* **WORK ORDER**
Retype the records below from their first line through the line with "Betingelser og persondatapolitik", including both of those lines.

★ ★ ★

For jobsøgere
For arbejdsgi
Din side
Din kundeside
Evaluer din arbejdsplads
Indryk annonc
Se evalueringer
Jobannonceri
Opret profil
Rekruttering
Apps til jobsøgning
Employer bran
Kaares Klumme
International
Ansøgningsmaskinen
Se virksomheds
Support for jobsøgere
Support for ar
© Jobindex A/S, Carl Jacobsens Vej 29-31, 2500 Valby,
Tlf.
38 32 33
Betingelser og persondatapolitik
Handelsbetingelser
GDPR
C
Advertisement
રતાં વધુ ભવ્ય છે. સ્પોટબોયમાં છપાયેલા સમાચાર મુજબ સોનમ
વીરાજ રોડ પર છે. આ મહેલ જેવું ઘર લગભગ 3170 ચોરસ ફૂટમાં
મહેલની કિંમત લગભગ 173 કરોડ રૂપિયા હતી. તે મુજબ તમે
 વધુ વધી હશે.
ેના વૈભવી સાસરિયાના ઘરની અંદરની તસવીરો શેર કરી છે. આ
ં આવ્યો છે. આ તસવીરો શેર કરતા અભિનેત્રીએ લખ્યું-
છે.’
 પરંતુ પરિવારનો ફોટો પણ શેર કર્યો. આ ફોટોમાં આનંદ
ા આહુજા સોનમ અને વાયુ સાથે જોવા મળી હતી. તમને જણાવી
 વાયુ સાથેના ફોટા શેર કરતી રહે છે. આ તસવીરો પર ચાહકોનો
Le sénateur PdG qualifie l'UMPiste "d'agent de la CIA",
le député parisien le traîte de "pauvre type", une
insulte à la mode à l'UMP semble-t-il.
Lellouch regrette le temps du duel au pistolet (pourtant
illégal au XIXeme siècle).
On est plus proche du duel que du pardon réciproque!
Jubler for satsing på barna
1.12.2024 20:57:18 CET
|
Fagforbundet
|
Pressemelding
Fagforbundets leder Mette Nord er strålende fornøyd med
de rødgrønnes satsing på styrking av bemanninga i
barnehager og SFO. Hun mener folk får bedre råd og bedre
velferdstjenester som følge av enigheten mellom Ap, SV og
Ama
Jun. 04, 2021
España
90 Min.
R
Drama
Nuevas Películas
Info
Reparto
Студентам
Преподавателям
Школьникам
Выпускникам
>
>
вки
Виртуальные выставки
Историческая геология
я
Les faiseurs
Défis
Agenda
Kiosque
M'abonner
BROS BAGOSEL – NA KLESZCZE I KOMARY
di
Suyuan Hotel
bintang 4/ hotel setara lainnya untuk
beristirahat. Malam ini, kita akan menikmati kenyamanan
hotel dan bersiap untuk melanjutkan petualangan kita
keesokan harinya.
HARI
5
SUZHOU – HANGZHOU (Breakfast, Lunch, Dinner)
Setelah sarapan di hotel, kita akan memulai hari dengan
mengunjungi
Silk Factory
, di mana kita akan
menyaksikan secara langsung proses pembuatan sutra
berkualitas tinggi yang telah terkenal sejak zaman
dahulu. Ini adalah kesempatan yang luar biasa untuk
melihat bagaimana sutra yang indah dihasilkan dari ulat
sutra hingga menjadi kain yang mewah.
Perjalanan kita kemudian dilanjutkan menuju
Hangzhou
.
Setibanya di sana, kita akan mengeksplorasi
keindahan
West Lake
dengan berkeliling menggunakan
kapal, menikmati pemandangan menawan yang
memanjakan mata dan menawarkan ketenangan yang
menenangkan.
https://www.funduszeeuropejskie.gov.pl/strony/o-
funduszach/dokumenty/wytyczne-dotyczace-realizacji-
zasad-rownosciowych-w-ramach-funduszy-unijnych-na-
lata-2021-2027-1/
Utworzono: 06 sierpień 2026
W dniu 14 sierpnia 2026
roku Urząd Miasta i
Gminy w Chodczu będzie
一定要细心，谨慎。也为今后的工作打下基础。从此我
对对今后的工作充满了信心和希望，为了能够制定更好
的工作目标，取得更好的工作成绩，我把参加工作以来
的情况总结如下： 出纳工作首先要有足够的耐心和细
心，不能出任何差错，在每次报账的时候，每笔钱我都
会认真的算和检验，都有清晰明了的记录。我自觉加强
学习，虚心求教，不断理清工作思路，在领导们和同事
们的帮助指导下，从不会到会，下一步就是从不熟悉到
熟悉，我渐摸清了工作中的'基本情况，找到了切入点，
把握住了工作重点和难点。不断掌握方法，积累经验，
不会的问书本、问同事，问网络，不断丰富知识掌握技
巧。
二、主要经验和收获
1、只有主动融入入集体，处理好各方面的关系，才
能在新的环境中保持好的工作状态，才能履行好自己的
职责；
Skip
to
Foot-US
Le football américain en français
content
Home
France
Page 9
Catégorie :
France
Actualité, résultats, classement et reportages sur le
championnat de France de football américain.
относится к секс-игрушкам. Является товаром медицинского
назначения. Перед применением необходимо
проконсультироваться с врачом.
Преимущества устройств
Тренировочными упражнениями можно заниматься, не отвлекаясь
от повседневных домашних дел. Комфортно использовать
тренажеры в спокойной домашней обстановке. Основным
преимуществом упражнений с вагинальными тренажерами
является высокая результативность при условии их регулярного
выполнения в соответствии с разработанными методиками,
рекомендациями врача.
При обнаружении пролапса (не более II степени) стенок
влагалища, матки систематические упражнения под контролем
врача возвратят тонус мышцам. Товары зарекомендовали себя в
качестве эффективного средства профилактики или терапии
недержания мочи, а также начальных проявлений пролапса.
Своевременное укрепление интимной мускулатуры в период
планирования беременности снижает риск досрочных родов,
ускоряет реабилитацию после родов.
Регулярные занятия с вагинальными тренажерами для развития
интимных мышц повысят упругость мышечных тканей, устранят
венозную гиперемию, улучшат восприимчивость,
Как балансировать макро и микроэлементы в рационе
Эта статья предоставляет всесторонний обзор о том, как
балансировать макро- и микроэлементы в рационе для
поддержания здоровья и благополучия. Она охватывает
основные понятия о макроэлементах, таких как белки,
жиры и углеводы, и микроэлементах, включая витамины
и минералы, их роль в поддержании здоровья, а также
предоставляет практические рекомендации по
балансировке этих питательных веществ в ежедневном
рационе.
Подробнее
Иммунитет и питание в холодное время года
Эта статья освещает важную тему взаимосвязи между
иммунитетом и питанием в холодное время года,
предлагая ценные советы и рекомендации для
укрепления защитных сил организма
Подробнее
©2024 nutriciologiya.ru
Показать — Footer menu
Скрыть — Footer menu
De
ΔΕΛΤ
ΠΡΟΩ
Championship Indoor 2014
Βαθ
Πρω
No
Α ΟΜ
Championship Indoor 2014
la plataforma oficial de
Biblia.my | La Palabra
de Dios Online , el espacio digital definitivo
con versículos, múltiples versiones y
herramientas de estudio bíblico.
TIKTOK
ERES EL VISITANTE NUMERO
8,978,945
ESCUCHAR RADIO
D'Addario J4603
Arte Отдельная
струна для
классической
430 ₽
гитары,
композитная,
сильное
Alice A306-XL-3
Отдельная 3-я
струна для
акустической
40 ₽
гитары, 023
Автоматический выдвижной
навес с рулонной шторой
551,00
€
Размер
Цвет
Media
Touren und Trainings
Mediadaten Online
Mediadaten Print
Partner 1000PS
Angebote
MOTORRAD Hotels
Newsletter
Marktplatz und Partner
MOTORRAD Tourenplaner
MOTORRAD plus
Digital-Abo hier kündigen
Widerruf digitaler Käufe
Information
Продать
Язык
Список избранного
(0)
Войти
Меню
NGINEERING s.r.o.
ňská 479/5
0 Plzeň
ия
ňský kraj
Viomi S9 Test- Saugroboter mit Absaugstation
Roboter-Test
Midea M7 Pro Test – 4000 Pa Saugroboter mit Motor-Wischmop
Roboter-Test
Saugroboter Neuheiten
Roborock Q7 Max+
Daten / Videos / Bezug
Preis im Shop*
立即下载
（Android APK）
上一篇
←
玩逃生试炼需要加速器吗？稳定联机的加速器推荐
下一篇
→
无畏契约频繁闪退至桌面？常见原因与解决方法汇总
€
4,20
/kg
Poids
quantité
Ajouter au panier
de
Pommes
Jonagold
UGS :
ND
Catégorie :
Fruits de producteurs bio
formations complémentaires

★ ★ ★

* **TASK RESPONSE**
For jobsøgere
For arbejdsgi
Din side
Din kundeside
Evaluer din arbejdsplads
Indryk annonc
Se evalueringer
Jobannonceri
Opret profil
Rekruttering
Apps til jobsøgning
Employer bran
Kaares Klumme
International
Ansøgningsmaskinen
Se virksomheds
Support for jobsøgere
Support for ar
© Jobindex A/S, Carl Jacobsens Vej 29-31, 2500 Valby,
Tlf.
38 32 33
Betingelser og persondatapolitik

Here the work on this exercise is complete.